Although Petitioner filed numerous state post-conviction matters from April 4, 2000, through February 11, 2002, which would have arguably tolled the one-year period, Petitioner had no state court proceedings pending from December of 2002 through April of 2004. Therefore, over one year lapsed wherein no state court proceedings were pending to toll the statute of limitations. Thus, the instant habeas petition was not timely filed and must be denied.
The record indicates that on April 27, 2004, Petitioner initiated an action against the clerk of the circuit court in the Fifth District Court of Appeal.
In his reply brief, Petitioner states in a conclusory fashion that he "is actually innocent under federal law's [sic]." (Doc. No. 24 at 2.) Thus, it appears Petitioner may be arguing that the one-year limitation should not bar his claims because he is "actually innocent." For purposes of this discussion, the Court will assume, without deciding, that a showing of actual innocence is sufficient to relieve habeas petitioners from the burdens imposed by § 2244(d). "[I]n order to present a valid claim of actual innocence the petitioner must show that there is reliable `new' evidence (i.e. not presented at trial) `showing that it is more likely than not that no reasonable juror would have convicted him.'" Thomas v. Straub, 10 F. Supp. 2d 834, 836 (E.D. Mich. 1998). In the present case, Petitioner does not support his allegation of innocence with sufficient evidence to undermine the Court's confidence in the outcome of his criminal proceedings. See Schlup v. Delo, 513 U.S. 298, 316 (1995). Petitioner simply has not presented new, reliable evidence demonstrating his actual innocence. Therefore, he does not come under the actual innocence exception, if such an exception exists.
In Wyzykowski v. Department of Corrections, 226 F.3d 1213, 1218 (11th Cir. 2000), the Eleventh Circuit Court of Appeals declined to decide whether there is an actual innocence exception to the time limitation of § 2244(d).
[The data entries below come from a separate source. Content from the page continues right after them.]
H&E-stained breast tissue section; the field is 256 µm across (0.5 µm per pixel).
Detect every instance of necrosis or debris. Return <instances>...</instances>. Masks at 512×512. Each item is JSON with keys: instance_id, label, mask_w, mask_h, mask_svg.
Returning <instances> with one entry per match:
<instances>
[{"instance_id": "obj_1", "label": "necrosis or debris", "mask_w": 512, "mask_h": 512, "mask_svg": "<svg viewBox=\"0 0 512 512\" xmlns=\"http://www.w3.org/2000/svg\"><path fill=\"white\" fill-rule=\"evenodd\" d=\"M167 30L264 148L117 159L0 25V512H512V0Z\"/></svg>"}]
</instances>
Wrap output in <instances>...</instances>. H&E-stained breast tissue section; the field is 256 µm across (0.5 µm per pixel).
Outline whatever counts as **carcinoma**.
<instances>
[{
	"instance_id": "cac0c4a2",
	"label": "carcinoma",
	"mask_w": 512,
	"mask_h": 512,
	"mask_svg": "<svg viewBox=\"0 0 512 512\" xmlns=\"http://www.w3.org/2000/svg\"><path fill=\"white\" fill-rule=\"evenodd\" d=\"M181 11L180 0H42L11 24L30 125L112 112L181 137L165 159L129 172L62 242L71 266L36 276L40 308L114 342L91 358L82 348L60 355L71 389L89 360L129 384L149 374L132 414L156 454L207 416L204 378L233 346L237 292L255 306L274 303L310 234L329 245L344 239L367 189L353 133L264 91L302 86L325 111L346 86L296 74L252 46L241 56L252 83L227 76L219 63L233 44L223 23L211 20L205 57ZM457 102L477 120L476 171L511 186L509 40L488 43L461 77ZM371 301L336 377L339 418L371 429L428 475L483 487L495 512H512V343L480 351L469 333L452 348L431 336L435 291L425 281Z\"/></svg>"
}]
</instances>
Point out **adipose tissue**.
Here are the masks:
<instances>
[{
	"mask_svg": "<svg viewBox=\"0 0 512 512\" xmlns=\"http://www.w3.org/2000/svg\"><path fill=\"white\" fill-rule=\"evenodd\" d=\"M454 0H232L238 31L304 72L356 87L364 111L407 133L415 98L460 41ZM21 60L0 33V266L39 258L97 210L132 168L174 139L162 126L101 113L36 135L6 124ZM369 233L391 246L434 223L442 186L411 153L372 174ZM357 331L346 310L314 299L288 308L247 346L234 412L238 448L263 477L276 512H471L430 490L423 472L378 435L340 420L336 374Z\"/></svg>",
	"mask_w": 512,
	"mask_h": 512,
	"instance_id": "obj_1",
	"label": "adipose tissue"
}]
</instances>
Instead, the court stated that "the factual issue of whether the petitioner can make a showing of actual innocence should be first addressed. . . ."
Any of Petitioner's allegations that attempt to excuse his failure to file the instant petition within the one-year period of limitation and that are not specifically addressed herein have been found to be without merit.
Accordingly, it is hereby ORDERED AND ADJUDGED:
1. This case is DISMISSED WITH PREJUDICE.
2. The Clerk of the Court shall enter judgment accordingly and is directed to close this case.
DONE AND ORDERED at Orlando, Florida.